→ **Written task A**
Copy the records below, from their first line through the line that holds "DT StickerKitten", with both ends included.

[Passage shown — start]

# mouse showing help



## rosanna (Dec 1, 2010)

hi, i would like to get some fancy mice and show them, i am also hoping to jion the NMC, but i dont really know what i am doing with shows

do i have to attend every show?
does it cost anything to entry classes?
do i need any specalist equiptment to show them?
classes are there and what do i enter in them?


----------



## SarahY (Nov 6, 2008)

Hey that's great - we need more people interested in breeding mice for exhibition! Good for you 

No, you don't have to attend every show, show as much or as little as you want to. Entry is usually 60p per mouse.

You need to get hold of some Maxey show cages, mice can't be shown in anything else. The NMC does have a Maxey recycling scheme and secondhand Maxeys from there are only a fiver, but there does tend to be a wait. You could buy them brand new from http://www.showcages.co.uk for a tenner or you could try and make your own, specifications are provided upon joining the NMC. (As someone who's tried to make them, I can tell you it's well worth buying them!!). In the Maxeys you'll need to have substrate, hay or plain white shredded paper, food and a source of moisture like a piece of cucumber.

[Passage shown — finish]
[Input data — start]

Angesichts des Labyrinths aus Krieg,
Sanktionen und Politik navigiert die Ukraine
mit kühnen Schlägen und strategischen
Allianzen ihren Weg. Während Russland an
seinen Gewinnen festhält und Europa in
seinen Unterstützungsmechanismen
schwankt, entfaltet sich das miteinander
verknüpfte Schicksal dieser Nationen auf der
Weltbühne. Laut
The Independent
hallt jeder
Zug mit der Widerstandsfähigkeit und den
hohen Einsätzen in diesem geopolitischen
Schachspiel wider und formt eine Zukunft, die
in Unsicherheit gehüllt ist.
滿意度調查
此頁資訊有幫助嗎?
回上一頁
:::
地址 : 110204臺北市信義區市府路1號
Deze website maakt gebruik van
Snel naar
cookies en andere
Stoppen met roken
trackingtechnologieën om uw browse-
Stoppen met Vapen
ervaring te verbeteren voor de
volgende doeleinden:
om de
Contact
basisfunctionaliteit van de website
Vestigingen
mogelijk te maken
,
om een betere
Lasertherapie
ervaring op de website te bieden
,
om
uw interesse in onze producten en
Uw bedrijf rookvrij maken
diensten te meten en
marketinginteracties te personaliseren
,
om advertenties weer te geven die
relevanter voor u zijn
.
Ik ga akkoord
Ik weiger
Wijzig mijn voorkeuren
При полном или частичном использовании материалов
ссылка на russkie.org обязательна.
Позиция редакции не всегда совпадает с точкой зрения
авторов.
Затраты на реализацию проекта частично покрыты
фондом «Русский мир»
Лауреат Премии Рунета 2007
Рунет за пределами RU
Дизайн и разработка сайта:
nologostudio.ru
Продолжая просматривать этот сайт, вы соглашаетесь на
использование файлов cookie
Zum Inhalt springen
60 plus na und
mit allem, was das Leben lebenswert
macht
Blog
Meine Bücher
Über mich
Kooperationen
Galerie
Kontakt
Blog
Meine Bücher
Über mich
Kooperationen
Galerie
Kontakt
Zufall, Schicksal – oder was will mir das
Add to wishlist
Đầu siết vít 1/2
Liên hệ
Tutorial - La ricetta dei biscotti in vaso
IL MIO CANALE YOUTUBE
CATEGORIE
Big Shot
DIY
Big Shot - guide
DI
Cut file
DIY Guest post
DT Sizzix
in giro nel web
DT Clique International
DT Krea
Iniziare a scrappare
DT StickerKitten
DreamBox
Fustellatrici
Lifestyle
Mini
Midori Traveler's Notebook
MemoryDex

[Input data — finish]

→ **Written task B**
Extract the forum thread on mouse showing from above and reproduce it in full, without changing any wording.

→ **Reply A**
Angesichts des Labyrinths aus Krieg,
Sanktionen und Politik navigiert die Ukraine
mit kühnen Schlägen und strategischen
Allianzen ihren Weg. Während Russland an
seinen Gewinnen festhält und Europa in
seinen Unterstützungsmechanismen
schwankt, entfaltet sich das miteinander
verknüpfte Schicksal dieser Nationen auf der
Weltbühne. Laut
The Independent
hallt jeder
Zug mit der Widerstandsfähigkeit und den
hohen Einsätzen in diesem geopolitischen
Schachspiel wider und formt eine Zukunft, die
in Unsicherheit gehüllt ist.
滿意度調查
此頁資訊有幫助嗎?
回上一頁
:::
地址 : 110204臺北市信義區市府路1號
Deze website maakt gebruik van
Snel naar
cookies en andere
Stoppen met roken
trackingtechnologieën om uw browse-
Stoppen met Vapen
ervaring te verbeteren voor de
volgende doeleinden:
om de
Contact
basisfunctionaliteit van de website
Vestigingen
mogelijk te maken
,
om een betere
Lasertherapie
ervaring op de website te bieden
,
om
uw interesse in onze producten en
Uw bedrijf rookvrij maken
diensten te meten en
marketinginteracties te personaliseren
,
om advertenties weer te geven die
relevanter voor u zijn
.
Ik ga akkoord
Ik weiger
Wijzig mijn voorkeuren
При полном или частичном использовании материалов
ссылка на russkie.org обязательна.
Позиция редакции не всегда совпадает с точкой зрения
авторов.
Затраты на реализацию проекта частично покрыты
фондом «Русский мир»
Лауреат Премии Рунета 2007
Рунет за пределами RU
Дизайн и разработка сайта:
nologostudio.ru
Продолжая просматривать этот сайт, вы соглашаетесь на
использование файлов cookie
Zum Inhalt springen
60 plus na und
mit allem, was das Leben lebenswert
macht
Blog
Meine Bücher
Über mich
Kooperationen
Galerie
Kontakt
Blog
Meine Bücher
Über mich
Kooperationen
Galerie
Kontakt
Zufall, Schicksal – oder was will mir das
Add to wishlist
Đầu siết vít 1/2
Liên hệ
Tutorial - La ricetta dei biscotti in vaso
IL MIO CANALE YOUTUBE
CATEGORIE
Big Shot
DIY
Big Shot - guide
DI
Cut file
DIY Guest post
DT Sizzix
in giro nel web
DT Clique International
DT Krea
Iniziare a scrappare
DT StickerKitten

→ **Reply B**
# mouse showing help



## rosanna (Dec 1, 2010)

hi, i would like to get some fancy mice and show them, i am also hoping to jion the NMC, but i dont really know what i am doing with shows

do i have to attend every show?
does it cost anything to entry classes?
do i need any specalist equiptment to show them?
classes are there and what do i enter in them?


----------



## SarahY (Nov 6, 2008)

Hey that's great - we need more people interested in breeding mice for exhibition! Good for you 

No, you don't have to attend every show, show as much or as little as you want to. Entry is usually 60p per mouse.

You need to get hold of some Maxey show cages, mice can't be shown in anything else. The NMC does have a Maxey recycling scheme and secondhand Maxeys from there are only a fiver, but there does tend to be a wait. You could buy them brand new from http://www.showcages.co.uk for a tenner or you could try and make your own, specifications are provided upon joining the NMC. (As someone who's tried to make them, I can tell you it's well worth buying them!!). In the Maxeys you'll need to have substrate, hay or plain white shredded paper, food and a source of moisture like a piece of cucumber.